# Which transformer to start with



## Subway Fugitive (Jul 16, 2011)

I plan to build a layout 18" by 6' which I will run a HO trolley on. I am researching which transformer I can use to power it. One forum suggested that the MRC Railpower 1300 would be a good one to start with. I am sure that I will want to have a switch and some lighted houses in the layout. Will this transformer work for me? I love the price especially since I am just working temp jobs sporadically and they do not pay well. 

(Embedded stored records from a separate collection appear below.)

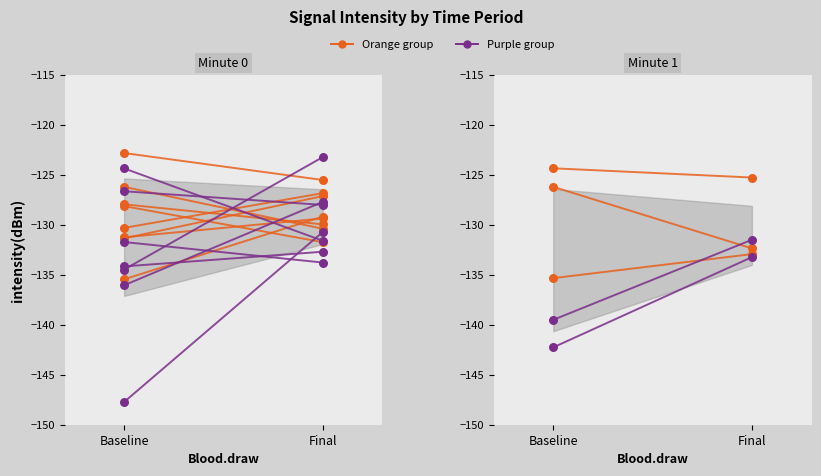

Which series has the largest Y range (max minus min)?

Purple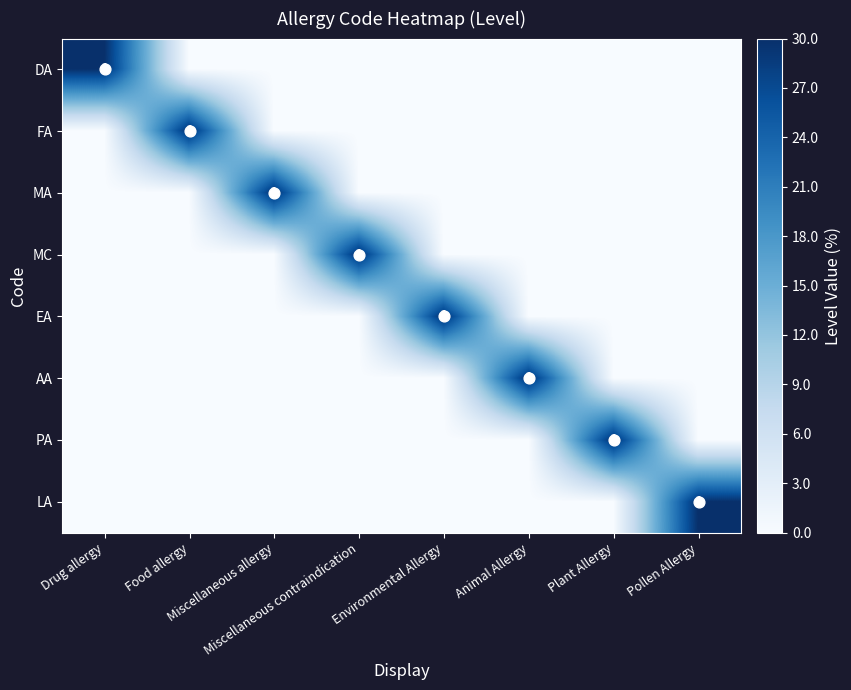

What is the spread (max minus min) of values at Miscellaneous allergy?

30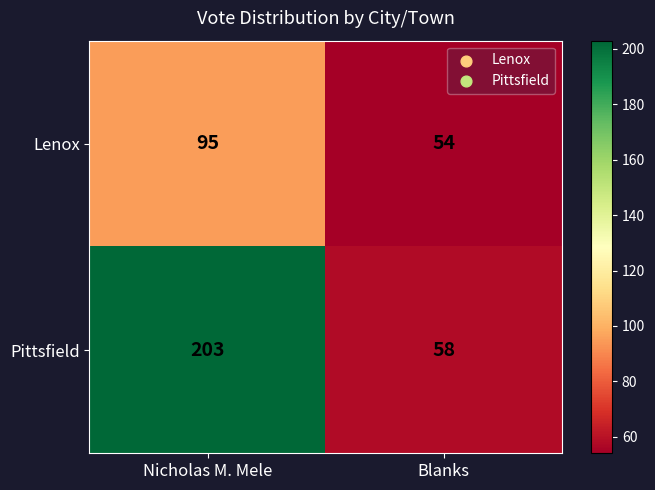

Which series has the largest total across all categories?

Pittsfield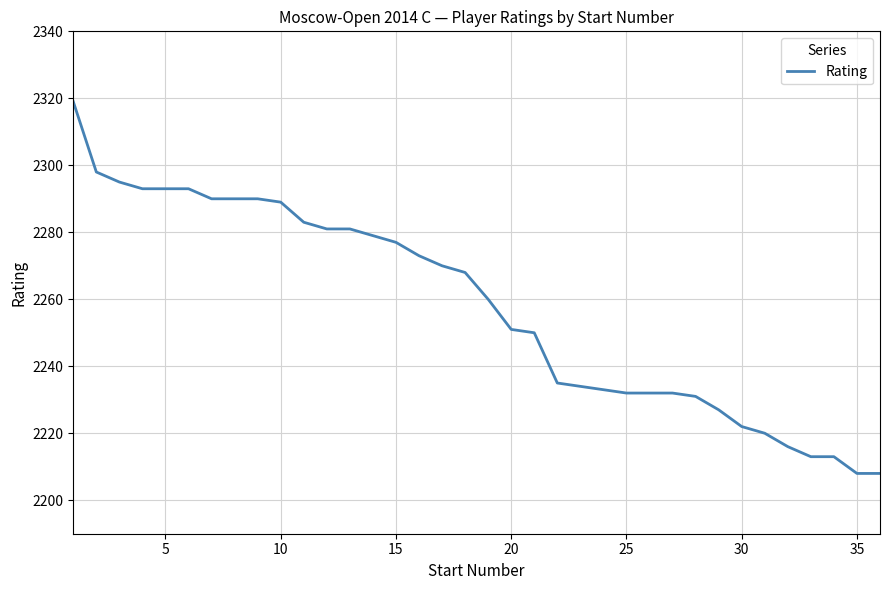

What is the smallest value displayed?

2208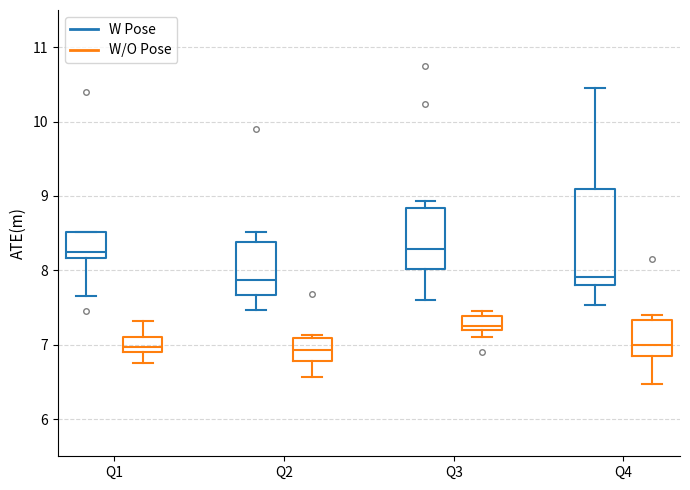

Reading left to right, read every box against the y-axis: the position of its median line, the range the box covers, and the ends of its whiskers. The values are not printed on the chart, so give them approximately, as read against the axis.

Q1 (W Pose): median 8.2 (just above the box's lower edge), box 8.2 to 8.5, whiskers 7.7 to 8.5
Q1 (W/O Pose): median 7.0, box 6.9 to 7.1, whiskers 6.8 to 7.3
Q2 (W Pose): median 7.9, box 7.7 to 8.4, whiskers 7.5 to 8.5
Q2 (W/O Pose): median 6.9, box 6.8 to 7.1, whiskers 6.6 to 7.1 (just above the box's upper edge)
Q3 (W Pose): median 8.3, box 8.0 to 8.8, whiskers 7.6 to 8.9
Q3 (W/O Pose): median 7.3, box 7.2 to 7.4, whiskers 7.1 to 7.5
Q4 (W Pose): median 7.9, box 7.8 to 9.1, whiskers 7.5 to 10.5
Q4 (W/O Pose): median 7.0, box 6.9 to 7.3, whiskers 6.5 to 7.4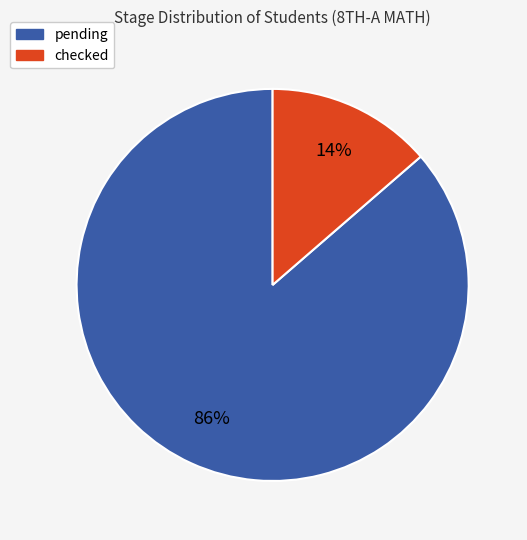

Between checked and pending, which is larger?

pending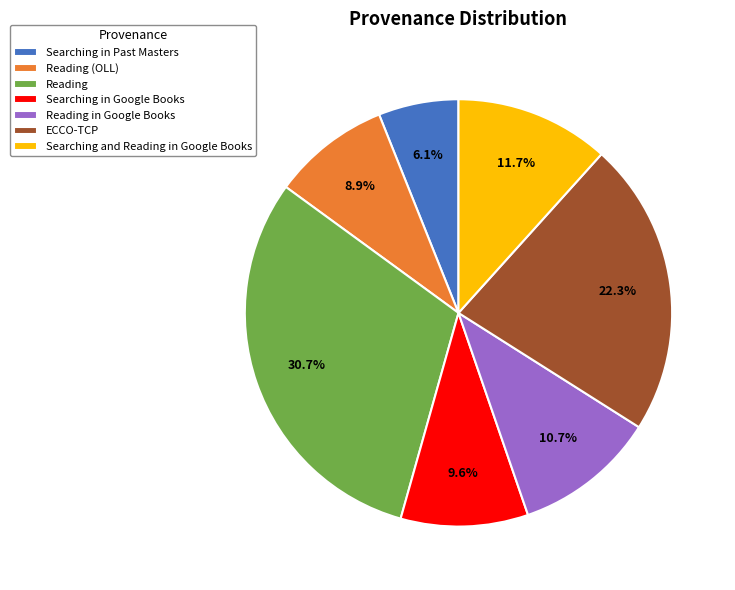

To the nearest percent, what percentage of the pie is Reading?

31%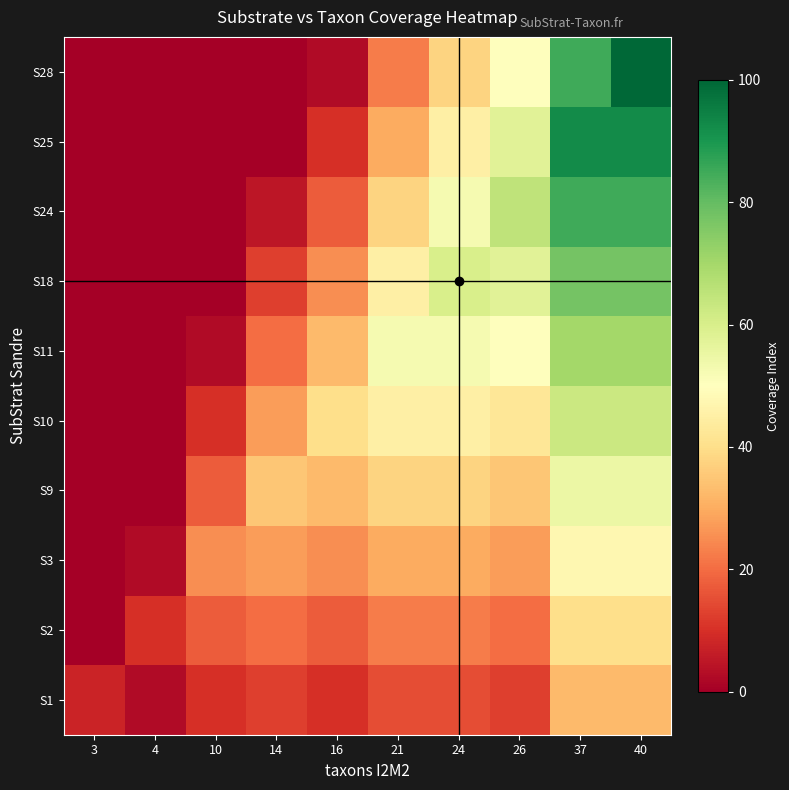

What is the total value across all series at 3?

7.5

Thanks in advance for your help.


----------



## Subway Fugitive (Jul 16, 2011)

The MRC Tech IIs are really cheap too:thumbsup:


----------



## tjcruiser (Jan 10, 2010)

Ditto on a used MRC Tech II ... inexpensive, and nice for a simple layout.


----------



## Subway Fugitive (Jul 16, 2011)

Thanks TJ. I'm in the market if anyone has one to get rid of.


----------



## jzrouterman (Nov 27, 2010)

For what you're wanting to use it for will be perfect. IMHO, of all the little transformers on the market, the MRC Railpower 1300 is by far the best and the most powerful, and for the price it can't be beat. You'll enjoy it. 

Routerman


----------



## Subway Fugitive (Jul 16, 2011)

Just purchased my first trolley on ebay, a Bachman Brill Trolley. I'll keep my open for a used MRC transformer and pick up some track this weekend. The layout will develop slowly as my budget allows. Thanks for your help.


----------



## tkruger (Jan 18, 2009)

You cannot go wrong with an MRC Tech series or Railpower transformer. Both are good quality units. I am using much older MRC units to run my layout and have never had any issues. The only suggestion that I can make is get one with overload protection. If not put a breaker or something to protect it. It will alert you of shorts quickly.


----------